■ STUDY TEXT:
*** Begin section ***

I noticed that Admiral Nimitz seemed to be having a discussion with the Russian official delegate, a Lieutenant General, and I walked over to a few feet away after we got the table covered up and the documents on it , and asked him if there was anything I could do. He said that the Russian delegates wanted their newspaper correspondent to stand in line right behind him, where only the signer delegates and their deputies were allowed to stand. They were in a line facing forward, with their backs towards the bulkhead of my stateroom, and all the guests were facing - on line fore and aft-facing to the starboard by the Turret 2 barbette, and the Japanese were on the forward section of the verandah deck, facing aft, with the crew's mess table with the surrender documents on it halfway between the two sets of signers.

As Admiral Nimitz told me that the correspondents wanted to be there, I thought the best way was to use some of the eight or ten Marines I had around as guards to take care of the trouble. So I motioned the Marines to grab him and take him where he belonged. The correspondent apparently got the word as to what was happening because he dashed through the line of the signers and also through the line of the VIP'S over by Turret 2 and started up the ladder on the side of Turret 2 barbette to get up there with two husky Marines each with a Colt .45 at his side chasing him. He'd gotten about halfway up the ladder towards the top when the Marines caught up with him and grabbed his legs and pulled him down and escorted him with a little arm pressure, one on each side, to the assigned position, which was a couple of decks higher than where he was. I told the Marines to stay with him.

*** End section ***

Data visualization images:
*** Begin section ***

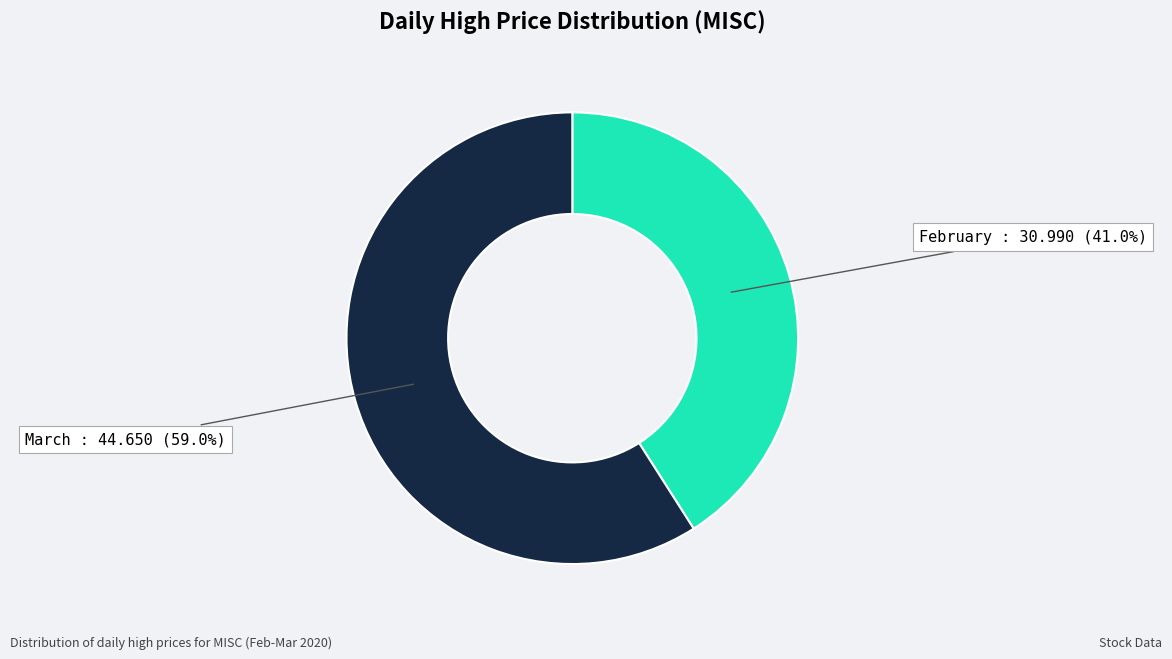

Count the number of slices in the pie.

2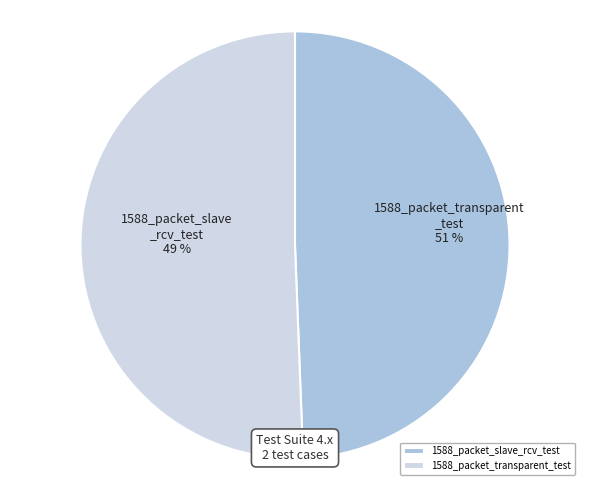

Rank the categories by value from highest to lowest.

1588_packet_transparent_test, 1588_packet_slave_rcv_test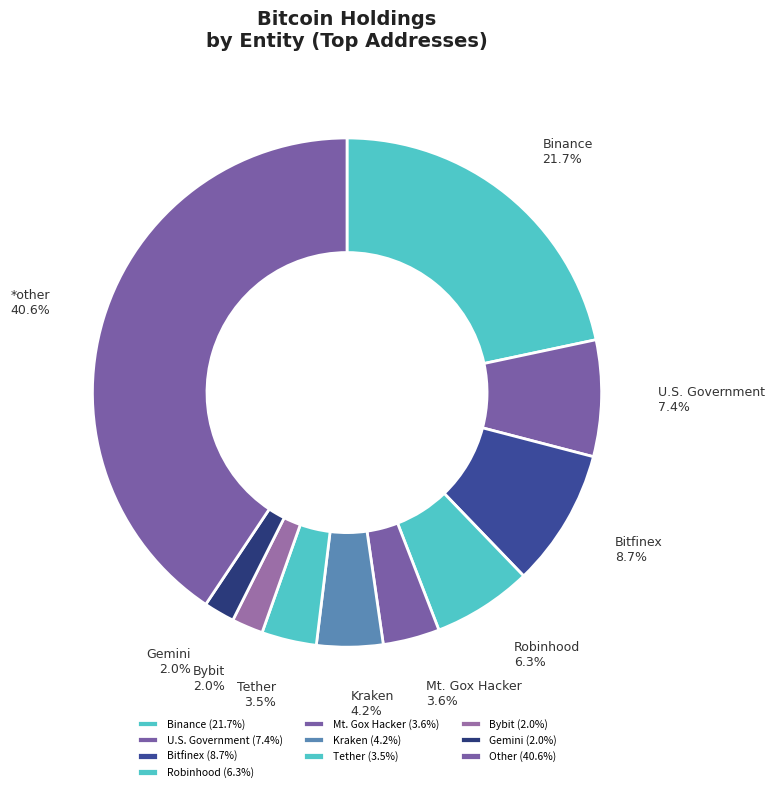

How many segments does this pie chart have?

10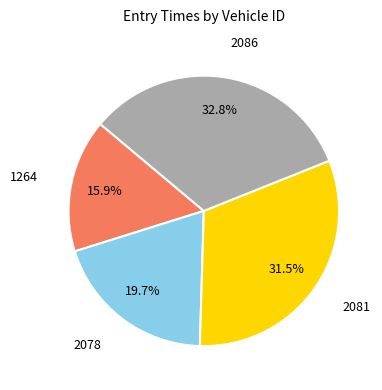

To the nearest percent, what is the average slice percentage?

25%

*** End section ***

■ TASK SET:
(a) Repeat the portion of the surrender ceremony account between "I noticed that" and "sets of signers.", inclusive.
(b) Pick up the surrender ceremony account after its last sentence and keep writing.

■ SOLVED TASKS:
(a)
I noticed that Admiral Nimitz seemed to be having a discussion with the Russian official delegate, a Lieutenant General, and I walked over to a few feet away after we got the table covered up and the documents on it , and asked him if there was anything I could do. He said that the Russian delegates wanted their newspaper correspondent to stand in line right behind him, where only the signer delegates and their deputies were allowed to stand. They were in a line facing forward, with their backs towards the bulkhead of my stateroom, and all the guests were facing - on line fore and aft-facing to the starboard by the Turret 2 barbette, and the Japanese were on the forward section of the verandah deck, facing aft, with the crew's mess table with the surrender documents on it halfway between the two sets of signers.

(b)
They stayed with him the whole surrender time and there were no more problems on him, but the people on deck, the signers and VIPs together thought it was a wonderful joke and so did the Russian general. In fact, he slapped Admiral Nimitz on the back and said, "Wonderful, wonderful, wonderful!" He thought it was a wonderful joke. I judge that his neck was saved, he didn't order him off and he didn't say he couldn't stay there, and was really relieved when we took care of the whole situation with a couple of Marines.

The Japanese were allowed to have a news reel photographer. My recollection is only one, but there might have been two, But my orders since they had only the limited number he was assigned a position on the 40mm gun platform on the starboard wing of the verandah deck. I thought there was a possibility he might try to pull a fancy trick with his camera or something and be a hero or a kamikaze by taking with him some of the central people. So these two Marines each had a hand on the leg of the Jap and put him in his place and told him to stay there. And each Marine with one hand on the Jap's leg, since he was up about three or four feet higher than they were when they were standing on the main deck, and with the other hand the Marines -most of the time, I don't know that it was all the time, but just part of the time- they had their other hand on the butt of their Colt .45 in its holster alongside of him. There was no question that the Jap got the word, and he didn't trust those Marines at all because when he first got there I looked at him and he was really shivering. He was in his place but he was shaking so I don't know how good his pictures would have been if he had started them then. There was no question he was kept well under control.

None of the rest of them gave us any trouble at that time ,other than trying to wander off to another spot very often when they thought could get away with it but the sailors behind them , or the Marines whichever ones they happened to be, would rapidly send them back. They never got very far. Maybe three or four feet and that was all. .So we didn't have any more difficulty with them, other than just routine to be expected from any correspondent who never stays where he's supposed to be, and least of all the photographers.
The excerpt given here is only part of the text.